El sufrimiento y las bellas artes
La ficción cambia con el tiempo. El humano, sin embargo, permanece apegado a ella. Dicen que en el siglo XVIII fue el teatro y que en el XIX fue la novela. Suena razonable. También dicen que el siglo XX fue dominado por la ficción cinematográfica y radiotelevisiva, pero ahí no estoy del todo de acuerdo. Conviene tener presente al fútbol, una ficción de extraordinario éxito.
El fútbol, como cualquier otra ficción, exige lo que Coleridge llamó la suspensión de la incredulidad. Practicamos esa suspensión de forma automática y casi inconsciente: podemos llorar leyendo una pieza literaria, asistiendo a una representación teatral o viendo una película, aunque sabemos que la emoción viene provocada por una historia irreal que alguien ha confeccionado justamente para eso, para apelar a nuestros sentimientos.
Eso mismo es el fútbol, con una característica adicional: permite además una interactividad casi ilimitada, muy superior a la de cualquier otra expresión ficticia.
Por supuesto, el fútbol cuenta con una vertiente real.
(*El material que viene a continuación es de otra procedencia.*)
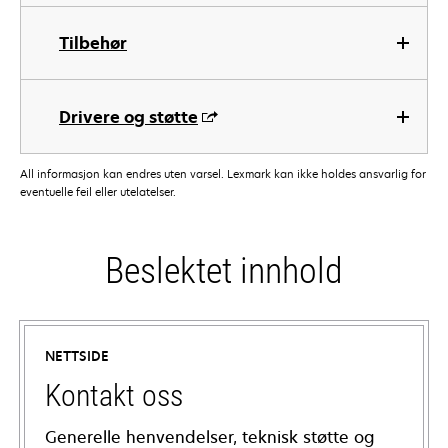
Tilbehør
Drivere og støtte
All informasjon kan endres uten varsel. Lexmark kan ikke holdes ansvarlig for
eventuelle feil eller utelatelser.
Beslektet innhold
NETTSIDE
Kontakt oss
Generelle henvendelser, teknisk støtte og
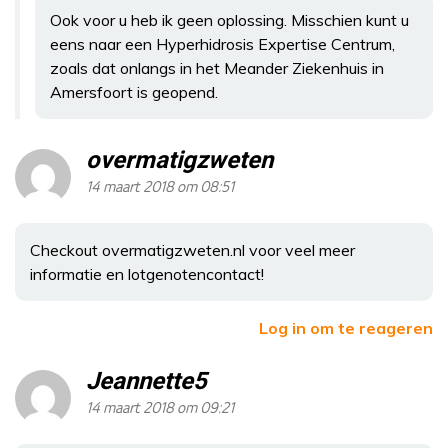
Ook voor u heb ik geen oplossing. Misschien kunt u
eens naar een Hyperhidrosis Expertise Centrum,
zoals dat onlangs in het Meander Ziekenhuis in
Amersfoort is geopend.
overmatigzweten
14 maart 2018 om 08:51
Checkout overmatigzweten.nl voor veel meer
informatie en lotgenotencontact!
Log in om te reageren
Jeannette5
14 maart 2018 om 09:21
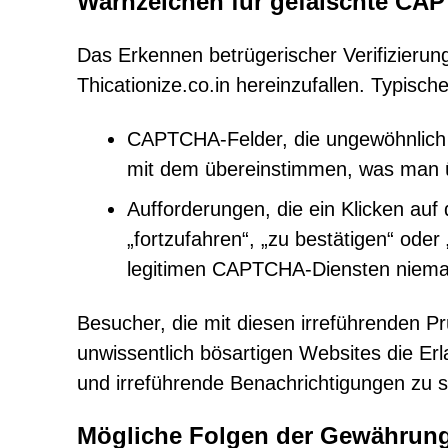
Warnzeichen für gefälschte CA
Das Erkennen betrügerischer Verifizierung
Thicationize.co.in hereinzufallen. Typisch
CAPTCHA-Felder, die ungewöhnlich gro
mit dem übereinstimmen, was man üb
Aufforderungen, die ein Klicken auf
„fortzufahren“, „zu bestätigen“ ode
legitimen CAPTCHA-Diensten niemals 
Besucher, die mit diesen irreführenden Pr
unwissentlich bösartigen Websites die Erl
und irreführende Benachrichtigungen zu s
Mögliche Folgen der Gewährung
Hay balón, cancha, jugadores, resultados, estadísticas, negocio. También en la literatura hay idiomas, normas ortográficas, autores, lectores, negocio. Lo interesante, sin embargo, es lo otro, lo que no es real.
Acuda a un estadio, cualquiera de ellos, y contemple la grada. Tal vez se vea usted a sí mismo, sentado cómodamente o empapado por la lluvia, sonriente o furioso, feliz o deprimido.
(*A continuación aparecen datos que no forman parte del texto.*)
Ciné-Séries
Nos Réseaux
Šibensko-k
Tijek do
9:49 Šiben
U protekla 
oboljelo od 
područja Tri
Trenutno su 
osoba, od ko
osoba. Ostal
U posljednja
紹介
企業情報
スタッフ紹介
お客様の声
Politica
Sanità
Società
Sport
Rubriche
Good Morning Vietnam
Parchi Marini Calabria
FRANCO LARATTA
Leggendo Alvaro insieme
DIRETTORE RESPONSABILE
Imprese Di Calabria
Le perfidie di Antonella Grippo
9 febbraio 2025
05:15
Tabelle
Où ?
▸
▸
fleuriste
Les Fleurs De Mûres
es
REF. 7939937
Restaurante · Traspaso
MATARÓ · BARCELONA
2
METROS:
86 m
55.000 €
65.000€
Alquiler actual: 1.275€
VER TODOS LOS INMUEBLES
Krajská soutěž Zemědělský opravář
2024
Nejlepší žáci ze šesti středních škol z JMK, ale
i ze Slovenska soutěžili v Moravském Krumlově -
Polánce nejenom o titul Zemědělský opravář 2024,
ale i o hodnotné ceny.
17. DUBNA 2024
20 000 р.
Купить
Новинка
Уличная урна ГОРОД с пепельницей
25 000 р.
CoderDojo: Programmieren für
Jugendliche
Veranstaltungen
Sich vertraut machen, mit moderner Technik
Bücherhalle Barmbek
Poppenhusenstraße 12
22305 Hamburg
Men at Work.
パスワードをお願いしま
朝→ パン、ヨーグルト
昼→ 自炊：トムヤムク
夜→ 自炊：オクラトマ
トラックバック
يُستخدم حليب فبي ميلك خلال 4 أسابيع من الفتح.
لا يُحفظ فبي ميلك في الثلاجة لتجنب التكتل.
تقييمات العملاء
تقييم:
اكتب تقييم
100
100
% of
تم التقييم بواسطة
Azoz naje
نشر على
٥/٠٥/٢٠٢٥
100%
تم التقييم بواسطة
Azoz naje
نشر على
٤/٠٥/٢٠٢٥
Evidentemente, no es el juego por sí mismo el que hace que el aficionado grite o aplauda: conozco a muy pocos, poquísimos, estetas del fútbol. La emoción la aporta una compleja construcción cultural por la que una victoria de nuestro equipo puede hacernos rozar la gloria y una derrota puede llevarnos a la miseria.
Ésa es la ficción que hace del fútbol un fenómeno social. Sabemos que, en realidad, no pasa nada: sólo pasa lo que nosotros queremos que pase. Sabemos que los futbolistas cobran por jugar y son intercambiables. Sabemos que entre los nuestros, los de nuestro bando, hay gente detestable y que entre los otros, la afición rival, tenemos amigos y familiares a los que queremos. Incluso sabemos que nuestra identidad colectiva, definida por unos colores determinados y una historia compartida, es un relato, no un hecho. Pero ejercemos muy a gusto nuestra suspensión de la incredulidad y nos incorporamos a la ficción como uno más entre muchísimos personajes secundarios.
Ahora mismo, en cuanto envíe estas líneas, el arriba firmante se pondrá un abrigo e irá al estadio a pillar un resfriado bajo la lluvia y el viento mientras soporta un partido infame y sufre como si se acabara el mundo porque su equipo, el Espanyol, percibe ya en la nuca el aliento frío del descenso. Que me perdonen las bellas artes, pero no hay ficción en el mundo que procure sensaciones tan auténticas.